-- begin DOCUMENT SECTION --
Inferno voted 1 on this story.

mp3 news is getting old, but this is worth reading since it shows both sides. make all the excuses you want, but we are stealing from the companies and artists. (well, mostly the companies, but whatever..)

Both are good interviews, and unfor... (3.00 / 1) (#13)
by Anonymous Zero on Mon May 08, 2000 at 04:28:08 PM EST

Anonymous Zero voted 1 on this story.

Both are good interviews, and unfortunately the RIAA CEO had more intelligent answers than the Napster CEO, IMHO. Of course knowing how interviews are published I realise much of what was actually probably ended up on the cutting room floor.

The Retort page I didn't care for. Mostly angry ranting with no substance. -1 for that.

I also find it amusing that RIAA is fighting apps that can do thing like file sharing and CD ripping when Microsoft is slowly but surely embracing-and-extending these features directly into Windows. The new Media Player can "record CDs" and Windows 2000 has added features to share files over the Internet. So is RIAA going to sue Microsoft eventually?

Just one question... who the hell i... (none / 0) (#4)
by evro on Mon May 08, 2000 at 04:39:04 PM EST

evro voted 1 on this story.

Just one question... who the hell is Wah, and why do I care what he says?
---
"Asking me who to follow -- don't ask me, I don't know!"

Re: Just one question... who the hell i... (none / 0) (#31)
-- end DOCUMENT SECTION --
-- begin EXCERPTED RECORDS --
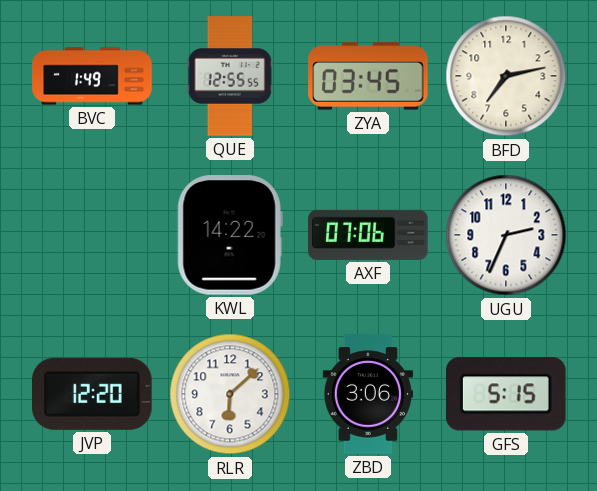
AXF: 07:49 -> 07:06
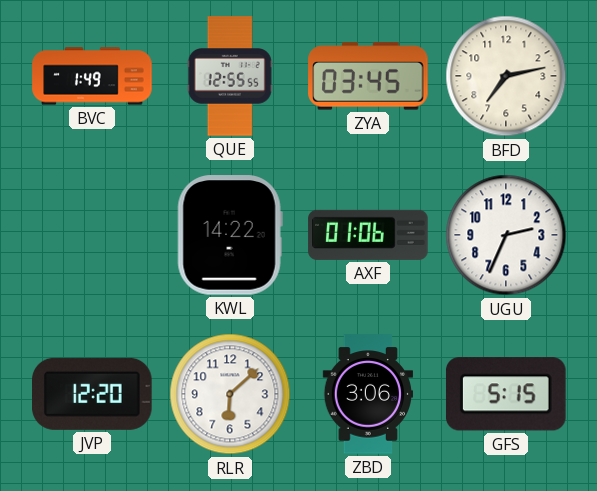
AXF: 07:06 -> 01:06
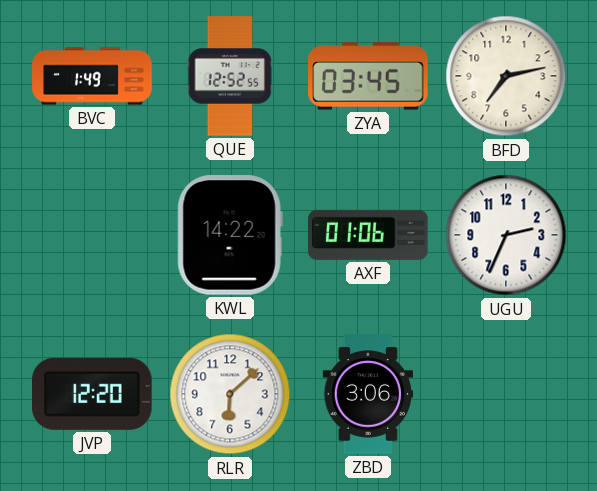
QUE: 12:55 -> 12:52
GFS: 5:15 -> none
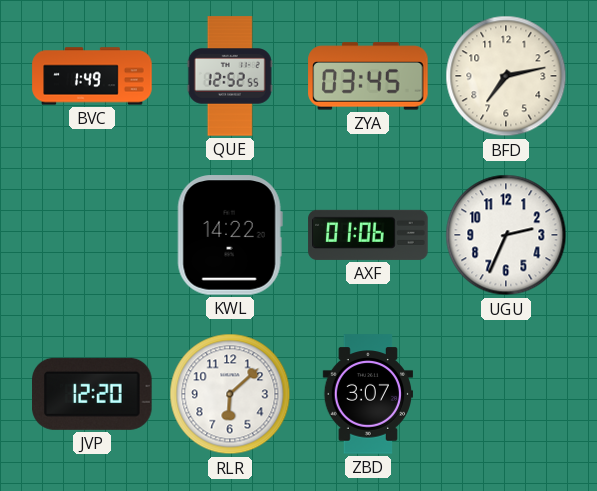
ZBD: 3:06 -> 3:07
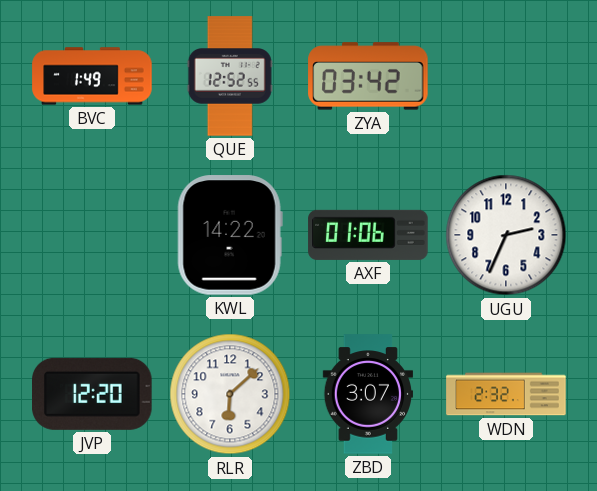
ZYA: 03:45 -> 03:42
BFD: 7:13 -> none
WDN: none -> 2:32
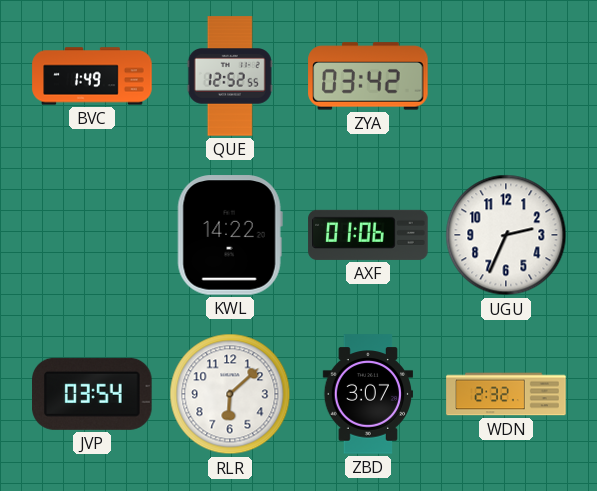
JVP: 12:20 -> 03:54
-- end EXCERPTED RECORDS --
-- begin EXCERPTED RECORDS --
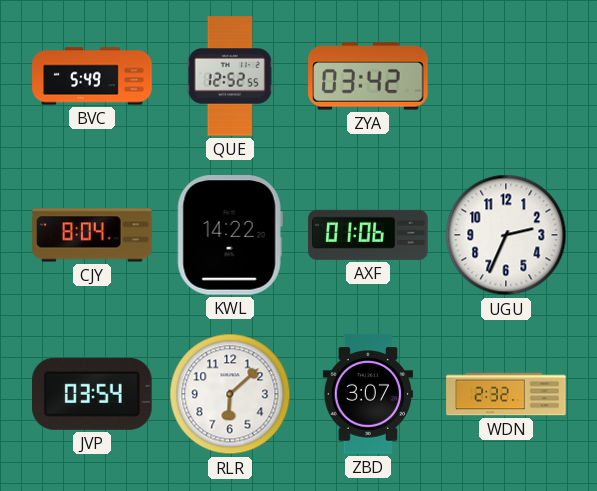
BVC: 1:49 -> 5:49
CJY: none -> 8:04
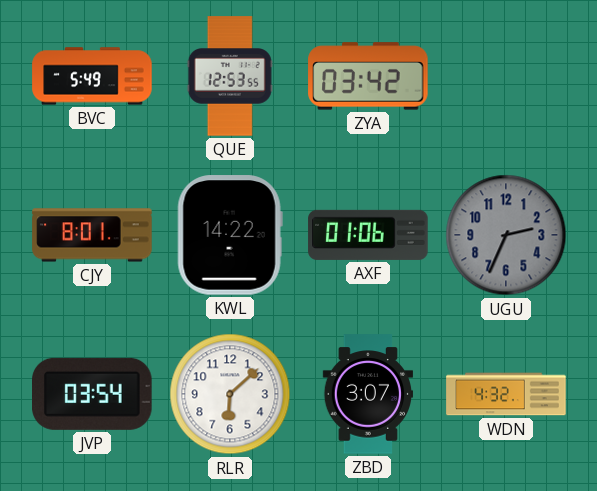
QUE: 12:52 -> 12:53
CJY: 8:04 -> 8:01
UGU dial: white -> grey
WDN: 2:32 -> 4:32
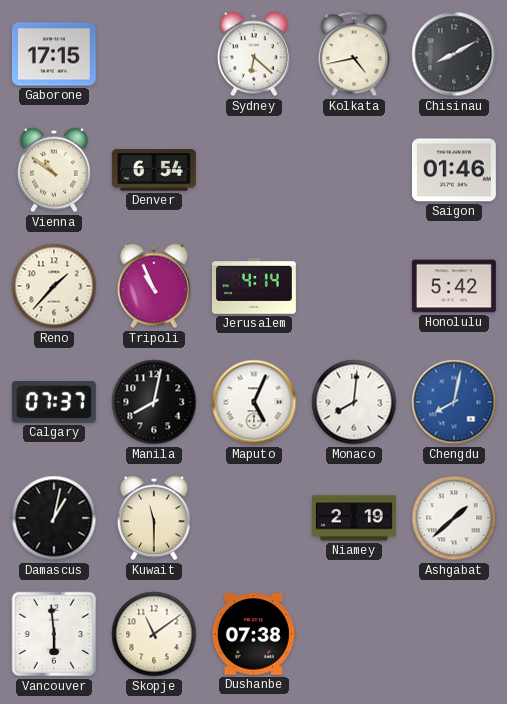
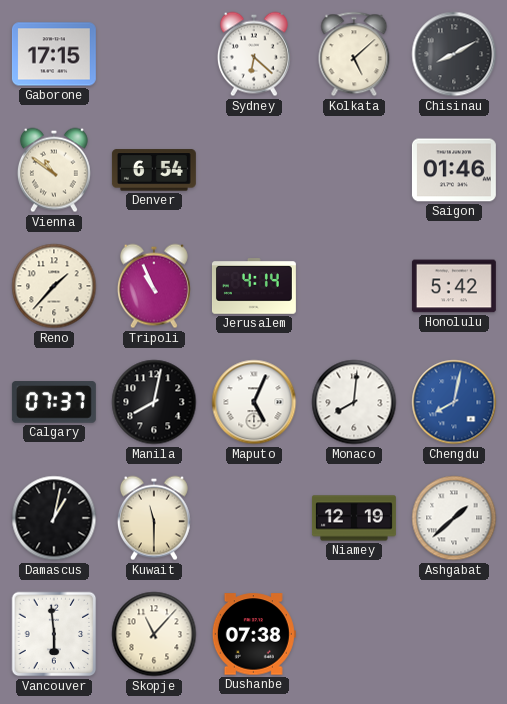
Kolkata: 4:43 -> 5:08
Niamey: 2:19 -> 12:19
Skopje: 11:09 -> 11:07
-- end EXCERPTED RECORDS --
- [PROBLEMS TO WORK ON]
(A) In the comment thread, copy everything from "I also find" down to "(none / 0) (#4)".
(B) In the comment thread, whose interview answers did Anonymous Zero consider more intelligent?
(C) Using the comment thread, explain why Anonymous Zero finds it amusing that the RIAA is fighting file-sharing and CD-ripping apps.
The entries have no connection to the comment thread.

- [RESPONSES PER TASK]
(A)
I also find it amusing that RIAA is fighting apps that can do thing like file sharing and CD ripping when Microsoft is slowly but surely embracing-and-extending these features directly into Windows. The new Media Player can "record CDs" and Windows 2000 has added features to share files over the Internet. So is RIAA going to sue Microsoft eventually?

Just one question... who the hell i... (none / 0) (#4)

(B) The RIAA CEO's.

(C) Microsoft is building those same features into Windows. The new Media Player can record CDs, and Windows 2000 has added features to share files over the Internet.